3. Perusing the impugned order in the revision with reference to

the submissions made by the counsel, I find the learned Munsiff has

misdirected his enquiry without taking note of the binding effect of

the decree on the parties and also the scope and ambit of Order 21

Rule 32 of the Code of Civil Procedure. Indisputably, a decree of

injunction was passed in the suit in favour of the revision

petitioner/decree holder in respect of the plaint property having an

extent of 7 cents comprising a building negativing the challenge

raised by the judgment debtors/defendants that they have occupation

over the building situated in the property. That decree passed on

merits has become final and conclusive without any challenge

whatsoever. The present petition had been filed by the decree holders

setting forth a case that there was a subsequent trespass after the

CRP No.668/06 – 4 –

passing of the decree, and occupation over the building thereof, by

the judgment debtors. That was resisted by the judgment debtors

canvassing the very same challenge advanced to resist the suit claim

in trial that they had possessory right and occupation over the

building even before its institution. In other words, the defence that

was repelled after adjudication by the court was again canvassed in

execution to resist the decree of injunction. Without examining the

question whether such a challenge could be canvassed to resist the

decree, it is seen, the court below proceeded with an enquiry to

assess the merit of that case setforth for resisting the execution of

the decree. In this connection, it is pertinent to take note of the

decision relied by the apex court in P.K.Vijayan v. Kamalakshi

Amma (AIR 1994 SC 2145) wherein it has been held that raising of

different pleas at various stages in the pendency of a suit or

proceeding itself is an abuse of process of the court and an omission

to raise all available relevant pleas at the earlier stage when the

action is initiated would constitute constructive res judicata

preventing the raising of the same at a later point of time. The apex

court has observed thus:

“It is a sheer abuse of the process of the Court to

CRP No.668/06 – 5 –

raise at each successive stages different pleas to protract

the proceedings or to driver the party to multiplicity of

proceedings. It would be fair and just that the parties to

raise all available relevant pleas in the suits or

proceedings when the action is initiated and the omission

thereof does constitute constructive res judicata to

prevent raising of the same at a later point of time

thereby it must be deemed that they are waived.”
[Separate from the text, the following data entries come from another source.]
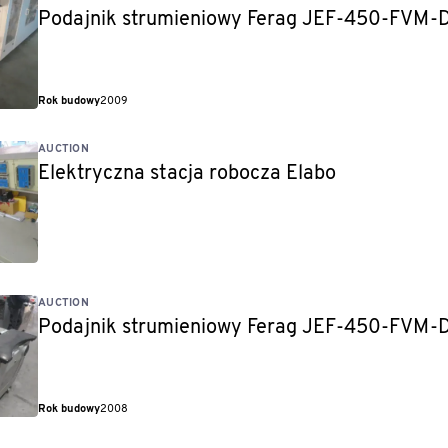
Podajnik strumieniowy Ferag JEF-450-FVM
Rok budowy
2009
AUCTION
Elektryczna stacja robocza Elabo
AUCTION
Podajnik strumieniowy Ferag JEF-450-FVM
Rok budowy
2008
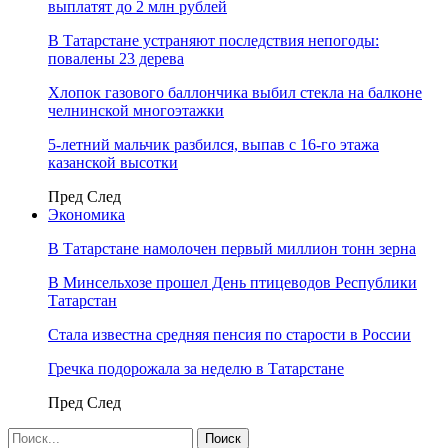
выплатят до 2 млн рублей
В Татарстане устраняют последствия непогоды:
повалены 23 дерева
Хлопок газового баллончика выбил стекла на балконе
челнинской многоэтажки
5-летний мальчик разбился, выпав с 16-го этажа
казанской высотки
Пред
След
Экономика
В Татарстане намолочен первый миллион тонн зерна
В Минсельхозе прошел День птицеводов Республики
Татарстан
Стала известна средняя пенсия по старости в России
Гречка подорожала за неделю в Татарстане
Пред
След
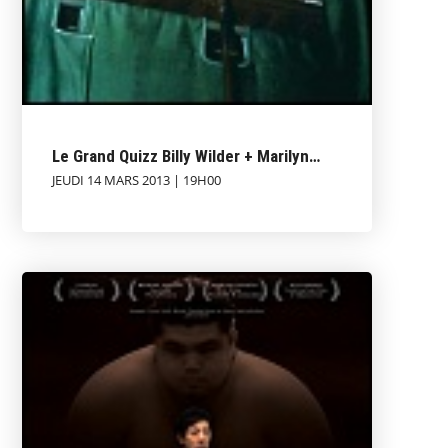
Le Grand Quizz Billy Wilder + Marilyn…
JEUDI 14 MARS 2013 | 19H00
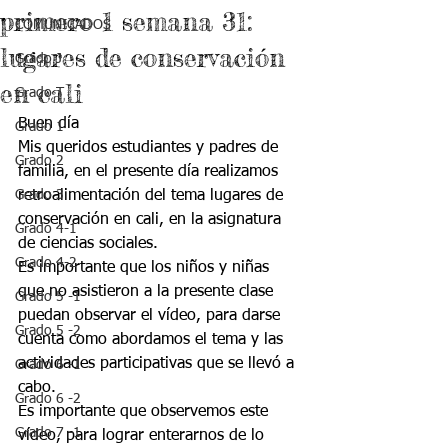
primero 1 semana 31:
COMUNICADOS
lugares de conservación
Grado J
en cali
Grado T
Buen día 
Grado 1
Mis queridos estudiantes y padres de 
Grado 2
familia, en el presente día realizamos 
Grado 3
retroalimentación del tema lugares de 
conservación en cali, en la asignatura 
Grado 4-1
de ciencias sociales.
Grado 4-2
Es importante que los niños y niñas 
que no asistieron a la presente clase 
Grado 5 -1
puedan observar el vídeo, para darse 
Grado 5 -2
cuenta como abordamos el tema y las 
actividades participativas que se llevó a 
Grado 6 -1
cabo.
Grado 6 -2
Es importante que observemos este 
Grado 7 -1
vídeo, para lograr enterarnos de lo 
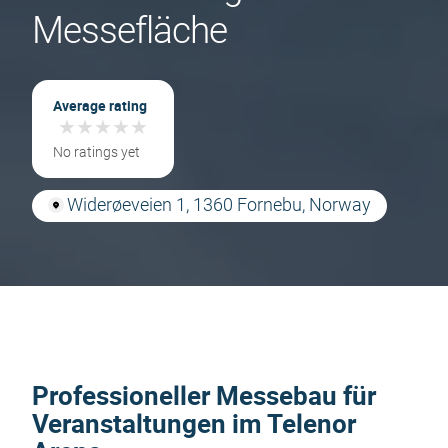
Messefläche
Average rating
★
★
★
★
★
★
★
★
★
★
No ratings yet
Widerøeveien 1, 1360 Fornebu, Norway
Professioneller Messebau für
Veranstaltungen im Telenor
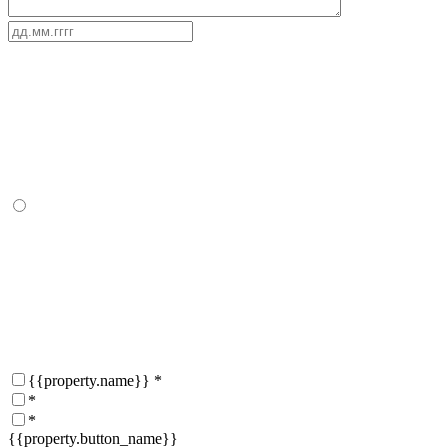
{{property.name}}
*
*
*
{{property.button_name}}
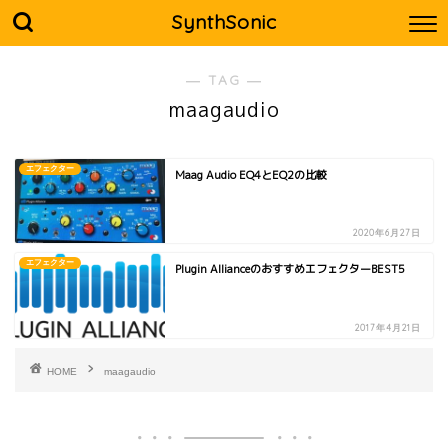
SynthSonic
― TAG ―
maagaudio
エフェクター
Maag Audio EQ4とEQ2の比較
2020年6月27日
エフェクター
Plugin AllianceのおすすめエフェクターBEST5
2017年4月21日
HOME
maagaudio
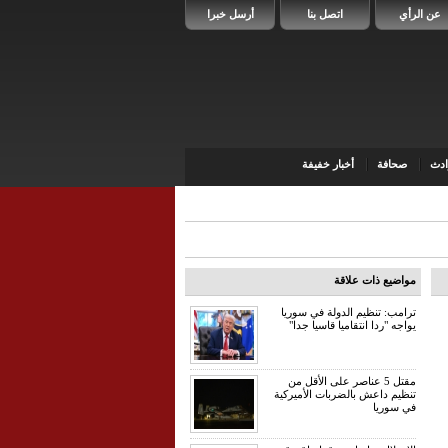
عن الرأي
اتصل بنا
أرسل خبرا
دث
صحافة
أخبار خفيفة
مواضيع ذات علاقة
ترامب: تنظيم الدولة في سوريا
يواجه "ردا انتقاميا قاسيا جدا"
مقتل 5 عناصر على الأقل من
تنظيم داعش بالضربات الأميركية
في سوريا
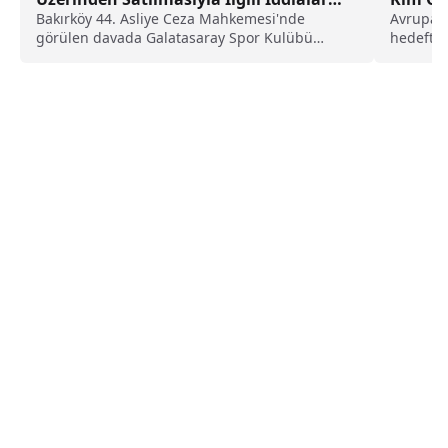
Mahkemede
Bakırköy 44. Asliye Ceza Mahkemesi'nde
Avrupa’d
görülen davada Galatasaray Spor Kulübü
hedeftek
futbolcularının ve teknik heyetinin...
sona erdi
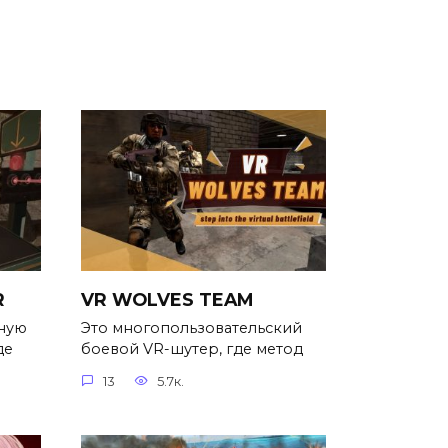
R
VR WOLVES TEAM
ьную
Это многопользовательский
де
боевой VR-шутер, где метод
13
5.7к.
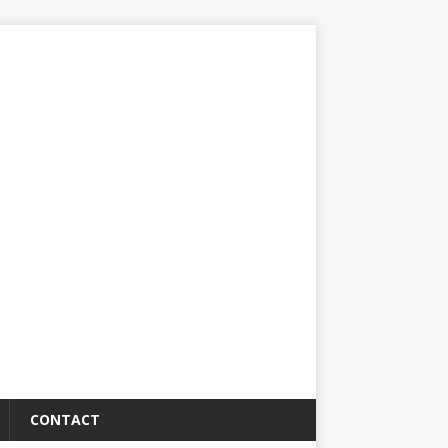
CONTACT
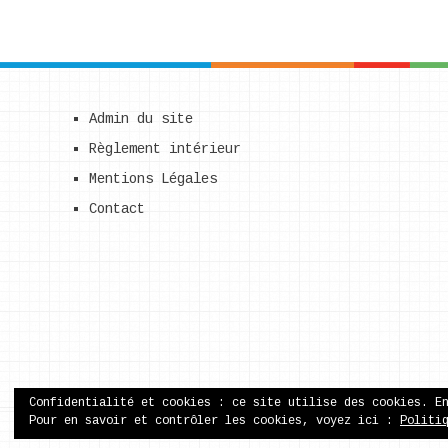
Admin du site
Règlement intérieur
Mentions Légales
Contact
Confidentialité et cookies : ce site utilise des cookies. E
Pour en savoir et contrôler les cookies, voyez ici :
Politi
ecole publique de Came
Copyright © 2026.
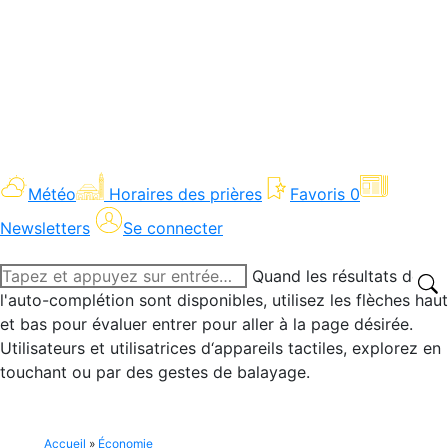
Météo
Horaires des prières
Favoris
0
Newsletters
Se connecter
Recherche
Quand les résultats de
:
l'auto-complétion sont disponibles, utilisez les flèches haut
et bas pour évaluer entrer pour aller à la page désirée.
Utilisateurs et utilisatrices d‘appareils tactiles, explorez en
touchant ou par des gestes de balayage.
Accueil
»
Économie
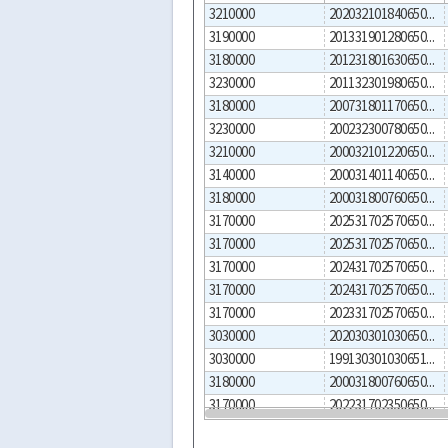
3210000
2020321018406500002
3190000
2013319012806500001
3180000
2012318016306500002
3230000
2011323019806500001
3180000
2007318011706500001
3230000
2002323007806500001
3210000
2000321012206500001
3140000
2000314011406500002
3180000
2000318007606500004
3170000
2025317025706500003
3170000
2025317025706500001
3170000
2024317025706500012
3170000
2024317025706500011
3170000
2023317025706500002
3030000
2020303010306500001
3030000
1991303010306512345
3180000
2000318007606500002
3170000
2022317023506500005
3170000
2020317023506500005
When that be the case in respect of raising of different pleas at

successive stages in a suit or proceeding, what is seen in the present

case is the very same defence canvassed in the suit which had been

repelled after adjudication had been canvassed by the judgment

debtor to resist the decree of injunction granted in favour of the

revision petitioner/decree holder; and, after enquiry, assessing the

merit of that defence, the court below had expressed its helplessness

and difficulty “to come to a conclusion that the respondents have

trespassed into the plaint scheduled property violating the decree.”

The respondents who are bound by the decree could not have

canvassed the defence which was canvassed in trial and found

against by the court to resist the decree was lost sight of by the

CRP No.668/06 – 6 –

learned Munsiff in appreciating the facts and circumstances presented

in the case. The impugned order is patently erroneous and

unsustainable in law. Setting aside the order, the court below is

directed to pass appropriate orders on the application moved by the

revision petitioner/decree holder in accordance with law on the

materials already tendered in the proceeding, as expeditiously as

possible, at any rate, within a period of two months from the date of

receipt/production of a copy of this order.

Revision is disposed as indicated above.